I’m very sad to read that Alex Chilton is dead. His music has given me as much comfort as just about anybody I can think of, and in many different ways. When I was in high school and college, I was mainly into the Big Star material, especially Sister Lovers at first. I was fascinated by the feeling of disintegration and fragility captured in those songs; listening to “Kizza Me” and “Kangaroo” gives a sense of a private musical language, unsettlingly intimate and emotionally raw, yet full of weird nooks and unexpected sounds. He tended to push his vocal range into uncomfortable places to get that wounded, straining edge. Every song was full of tension, as if he was questioning whether it was even worth recording them as the tape was rolling.

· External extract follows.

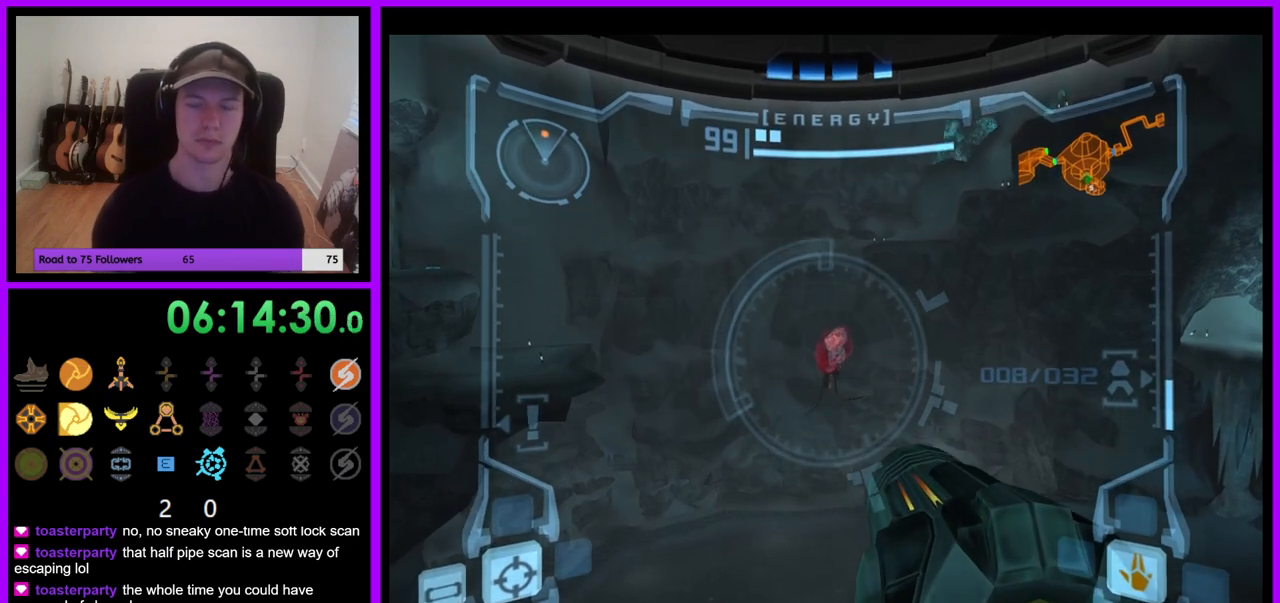
{"dt_ms": 500, "buttons": ["L1"], "left_stick": "center", "right_stick": "up", "events": [[283, "Y", "down"], [367, "Y", "up"]]}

Then I got into Radio City primarily, which has the perfect gems: “Life Is White,” “O My Soul,” “September Gurls.” And his performance on a simple song like “I’m in Love with a Girl” takes it into goosebumps territory as he lifts his vocals into the higher register and the sense of the words dissolve into pure yearning. I kind of played the album into the ground back then.

At that point the genius of the Big Star records made me receptive to anything he recorded, which led to a minor obsession with his first solo album, Like Flies on Sherbet — something of an acquired taste. It takes the chaos from Sister Lovers and strips away much of the sincerity and emotional confusion, leaving just a residue of sniggering spite but also opening space for the sort of free-wheeling and unselfconscious fun that characterizes much of his later work, High Priest especially. On Sherbet he covers “Boogie Shoes” (the KC and the Sunshine Band song), “Waltz Across Texas” and “Lorena” in a loose, half-assed fashion; the originals seem tossed off in the spirit of Elvis goofing off in Sun Studios. One of my favorite songs ever, by anyone, is on this album: “Rock Hard,” which pretty much says it all. It’s a command. It’s a philosophy. It’s a faith.

In the past few years I’ve been listening to the later Chilton records the most — Cliches, A Man Called Destruction and Set. They are mostly full of covers that Chilton stamps with his inimitable style and are all worth checking out. He enriched the world, and he’ll be missed, probably more and more as people continue to discover his work.